[DATA FOR PROCESSING Boundary: Start]

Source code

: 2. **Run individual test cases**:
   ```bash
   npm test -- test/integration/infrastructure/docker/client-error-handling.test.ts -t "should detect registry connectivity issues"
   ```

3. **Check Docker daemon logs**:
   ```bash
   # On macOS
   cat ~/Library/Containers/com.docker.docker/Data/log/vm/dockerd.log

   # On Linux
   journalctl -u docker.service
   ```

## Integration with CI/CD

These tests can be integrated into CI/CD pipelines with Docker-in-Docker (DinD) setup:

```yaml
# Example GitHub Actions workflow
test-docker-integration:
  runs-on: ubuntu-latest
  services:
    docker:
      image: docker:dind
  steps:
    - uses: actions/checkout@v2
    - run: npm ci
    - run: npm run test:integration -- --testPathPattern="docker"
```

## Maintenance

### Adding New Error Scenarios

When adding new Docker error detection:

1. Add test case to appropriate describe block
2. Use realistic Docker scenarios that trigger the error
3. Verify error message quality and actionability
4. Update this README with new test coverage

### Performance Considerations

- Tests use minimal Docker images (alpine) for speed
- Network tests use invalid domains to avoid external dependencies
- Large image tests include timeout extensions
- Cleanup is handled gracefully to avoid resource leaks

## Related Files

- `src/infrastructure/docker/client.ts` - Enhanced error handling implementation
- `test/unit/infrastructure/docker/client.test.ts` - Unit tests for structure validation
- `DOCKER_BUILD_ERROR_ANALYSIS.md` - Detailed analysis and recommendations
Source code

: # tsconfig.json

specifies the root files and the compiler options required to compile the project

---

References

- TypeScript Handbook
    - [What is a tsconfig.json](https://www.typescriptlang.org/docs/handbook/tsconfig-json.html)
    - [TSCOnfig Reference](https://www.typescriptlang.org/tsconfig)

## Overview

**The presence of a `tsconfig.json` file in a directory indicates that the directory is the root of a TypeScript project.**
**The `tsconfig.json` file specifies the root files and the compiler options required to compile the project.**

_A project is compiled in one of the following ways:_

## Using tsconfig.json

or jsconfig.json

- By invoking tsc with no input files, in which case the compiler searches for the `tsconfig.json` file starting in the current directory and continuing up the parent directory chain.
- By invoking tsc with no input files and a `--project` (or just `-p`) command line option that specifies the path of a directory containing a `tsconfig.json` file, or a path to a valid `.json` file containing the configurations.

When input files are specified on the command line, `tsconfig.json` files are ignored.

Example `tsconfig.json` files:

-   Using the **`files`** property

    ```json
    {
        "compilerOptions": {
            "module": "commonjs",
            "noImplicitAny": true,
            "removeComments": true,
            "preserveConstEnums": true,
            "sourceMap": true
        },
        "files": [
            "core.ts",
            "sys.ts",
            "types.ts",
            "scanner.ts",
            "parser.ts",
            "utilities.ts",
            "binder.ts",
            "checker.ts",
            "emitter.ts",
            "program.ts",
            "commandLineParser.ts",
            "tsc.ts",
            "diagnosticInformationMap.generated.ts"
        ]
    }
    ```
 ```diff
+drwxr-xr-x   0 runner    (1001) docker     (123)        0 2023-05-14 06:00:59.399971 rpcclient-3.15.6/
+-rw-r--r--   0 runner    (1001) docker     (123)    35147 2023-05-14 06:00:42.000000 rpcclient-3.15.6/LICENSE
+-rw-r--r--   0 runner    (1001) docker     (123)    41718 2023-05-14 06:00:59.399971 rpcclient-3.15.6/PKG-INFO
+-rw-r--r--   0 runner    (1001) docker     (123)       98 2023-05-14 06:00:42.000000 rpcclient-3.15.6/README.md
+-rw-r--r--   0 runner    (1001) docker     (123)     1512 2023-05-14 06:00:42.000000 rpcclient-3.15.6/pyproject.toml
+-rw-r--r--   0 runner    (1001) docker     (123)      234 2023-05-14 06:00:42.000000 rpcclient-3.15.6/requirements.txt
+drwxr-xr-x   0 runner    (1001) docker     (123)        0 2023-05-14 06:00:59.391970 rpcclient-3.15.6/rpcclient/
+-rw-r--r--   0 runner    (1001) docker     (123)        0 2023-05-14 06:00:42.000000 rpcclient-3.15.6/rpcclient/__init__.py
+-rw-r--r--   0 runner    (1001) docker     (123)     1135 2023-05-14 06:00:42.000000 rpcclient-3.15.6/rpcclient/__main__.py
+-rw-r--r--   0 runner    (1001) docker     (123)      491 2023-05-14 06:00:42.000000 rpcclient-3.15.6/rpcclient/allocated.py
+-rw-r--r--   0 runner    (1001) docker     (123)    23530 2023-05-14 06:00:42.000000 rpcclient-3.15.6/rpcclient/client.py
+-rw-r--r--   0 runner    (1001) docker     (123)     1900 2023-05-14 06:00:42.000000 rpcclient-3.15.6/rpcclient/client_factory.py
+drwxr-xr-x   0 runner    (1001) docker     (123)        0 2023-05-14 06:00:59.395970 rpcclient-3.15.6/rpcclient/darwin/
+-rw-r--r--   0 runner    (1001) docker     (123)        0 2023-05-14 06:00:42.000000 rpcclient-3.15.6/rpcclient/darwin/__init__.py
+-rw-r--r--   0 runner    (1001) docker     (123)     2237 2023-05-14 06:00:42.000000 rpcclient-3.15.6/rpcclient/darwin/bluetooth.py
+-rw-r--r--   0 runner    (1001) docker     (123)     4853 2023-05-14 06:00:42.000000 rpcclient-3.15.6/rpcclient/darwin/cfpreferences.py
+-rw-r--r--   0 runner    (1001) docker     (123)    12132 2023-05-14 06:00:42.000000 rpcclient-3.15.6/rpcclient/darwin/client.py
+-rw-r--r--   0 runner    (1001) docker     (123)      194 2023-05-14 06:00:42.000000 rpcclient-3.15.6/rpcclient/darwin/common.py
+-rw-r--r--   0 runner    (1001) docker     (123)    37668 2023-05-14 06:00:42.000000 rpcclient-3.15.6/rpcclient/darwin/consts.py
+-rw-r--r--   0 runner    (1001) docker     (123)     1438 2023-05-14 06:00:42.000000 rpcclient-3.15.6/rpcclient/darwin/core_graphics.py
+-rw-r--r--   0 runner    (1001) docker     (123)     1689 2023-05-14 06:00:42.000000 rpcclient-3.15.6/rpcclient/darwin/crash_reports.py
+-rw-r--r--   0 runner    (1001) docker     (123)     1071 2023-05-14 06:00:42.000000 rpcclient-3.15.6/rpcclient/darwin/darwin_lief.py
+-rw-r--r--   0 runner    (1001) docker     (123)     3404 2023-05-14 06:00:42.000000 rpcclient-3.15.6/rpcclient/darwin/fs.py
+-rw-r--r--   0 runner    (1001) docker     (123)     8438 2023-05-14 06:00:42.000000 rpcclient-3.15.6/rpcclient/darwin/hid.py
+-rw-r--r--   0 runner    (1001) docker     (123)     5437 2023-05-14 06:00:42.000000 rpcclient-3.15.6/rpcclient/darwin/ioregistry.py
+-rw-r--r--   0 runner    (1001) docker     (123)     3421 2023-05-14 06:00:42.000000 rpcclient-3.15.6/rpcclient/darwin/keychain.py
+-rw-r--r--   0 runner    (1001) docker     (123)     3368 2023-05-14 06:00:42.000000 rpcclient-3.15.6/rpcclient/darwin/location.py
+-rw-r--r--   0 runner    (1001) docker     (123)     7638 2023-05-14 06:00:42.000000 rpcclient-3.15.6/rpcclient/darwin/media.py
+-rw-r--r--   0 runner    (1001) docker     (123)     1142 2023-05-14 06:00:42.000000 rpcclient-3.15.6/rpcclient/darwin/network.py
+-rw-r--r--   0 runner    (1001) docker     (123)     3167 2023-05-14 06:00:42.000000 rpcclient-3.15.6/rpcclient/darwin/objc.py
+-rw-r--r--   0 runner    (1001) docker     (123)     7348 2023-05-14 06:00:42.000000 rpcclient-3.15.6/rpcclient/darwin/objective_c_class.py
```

[DATA FOR PROCESSING Boundary: End]

• _TASK REQUIREMENTS_:
The answer must consist of every line from the entries above that contains the string "specifies".

• _RESPONSE AREA_:
specifies the root files and the compiler options required to compile the project
**The `tsconfig.json` file specifies the root files and the compiler options required to compile the project.**
- By invoking tsc with no input files and a `--project` (or just `-p`) command line option that specifies the path of a directory containing a `tsconfig.json` file, or a path to a valid `.json` file containing the configurations.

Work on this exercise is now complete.